Dataset entries:
+---+

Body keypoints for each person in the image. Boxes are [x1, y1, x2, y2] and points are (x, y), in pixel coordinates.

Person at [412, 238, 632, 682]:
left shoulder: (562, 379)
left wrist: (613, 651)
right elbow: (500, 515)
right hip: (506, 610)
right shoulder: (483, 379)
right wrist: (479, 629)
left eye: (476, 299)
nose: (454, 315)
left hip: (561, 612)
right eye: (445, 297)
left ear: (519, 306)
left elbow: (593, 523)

+---+

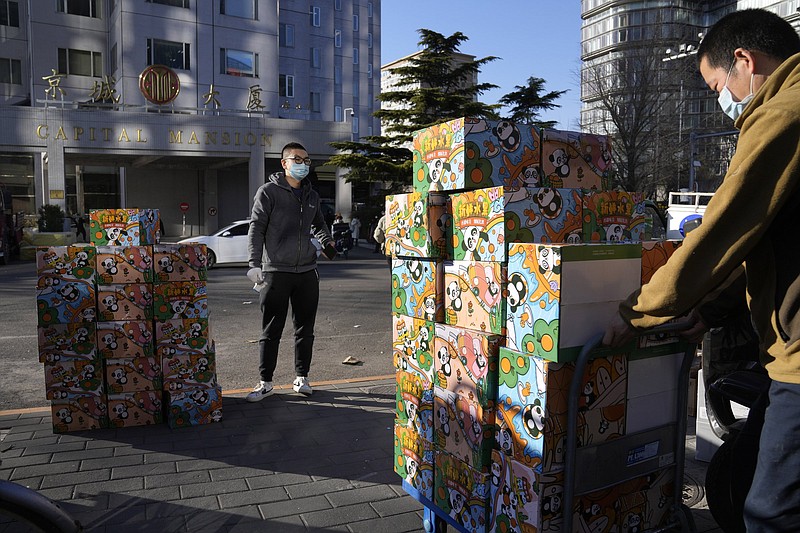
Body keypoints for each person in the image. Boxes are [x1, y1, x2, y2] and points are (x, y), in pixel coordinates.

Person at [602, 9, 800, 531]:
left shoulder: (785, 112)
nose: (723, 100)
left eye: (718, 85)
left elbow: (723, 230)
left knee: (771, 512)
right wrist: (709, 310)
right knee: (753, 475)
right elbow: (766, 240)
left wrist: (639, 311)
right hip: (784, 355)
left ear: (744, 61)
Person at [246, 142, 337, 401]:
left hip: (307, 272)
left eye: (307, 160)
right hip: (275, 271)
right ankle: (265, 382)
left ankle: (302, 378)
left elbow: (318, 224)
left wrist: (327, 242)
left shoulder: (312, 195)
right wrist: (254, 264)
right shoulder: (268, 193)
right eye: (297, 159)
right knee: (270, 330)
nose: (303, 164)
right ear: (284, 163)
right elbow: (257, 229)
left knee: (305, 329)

+---+

* Work order
The reply should consist solely of the lines above from the one that has "left elbow: (723, 230)" through the one that has "nose: (303, 164)", reproduced exactly.

* Answer
left elbow: (723, 230)
left knee: (771, 512)
right wrist: (709, 310)
right knee: (753, 475)
right elbow: (766, 240)
left wrist: (639, 311)
right hip: (784, 355)
left ear: (744, 61)
Person at [246, 142, 337, 401]:
left hip: (307, 272)
left eye: (307, 160)
right hip: (275, 271)
right ankle: (265, 382)
left ankle: (302, 378)
left elbow: (318, 224)
left wrist: (327, 242)
left shoulder: (312, 195)
right wrist: (254, 264)
right shoulder: (268, 193)
right eye: (297, 159)
right knee: (270, 330)
nose: (303, 164)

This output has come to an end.